TASK ITEM:
The expected answer is every line from the material below that has the word "Spinal".

---------- RECORDED INFORMATION ----------

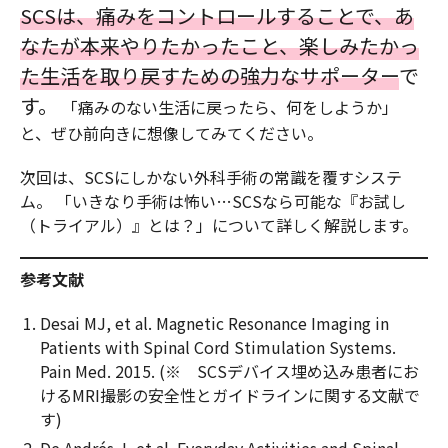
SCSは、痛みをコントロールすることで、あ
なたが本来やりたかったこと、楽しみたかっ
た生活を取り戻すための強力なサポーター
で
す。
「痛みのない生活に戻ったら、何をしようか」
と、ぜひ前向きに想像してみてください。
次回は、SCSにしかない外科手術の常識を覆すシステ
ム。 「いきなり手術は怖い…SCSなら可能な『お試し
（トライアル）』とは？」について詳しく解説します。
参考文献
Desai MJ, et al. Magnetic Resonance Imaging in
Patients with Spinal Cord Stimulation Systems.
Pain Med. 2015. (※ SCSデバイス埋め込み患者にお
けるMRI撮影の安全性とガイドラインに関する文献で
す)
De Andrés J, et al. Everyday Activities and Spinal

----------

TASK SOLUTION:
Patients with Spinal Cord Stimulation Systems.
De Andrés J, et al. Everyday Activities and Spinal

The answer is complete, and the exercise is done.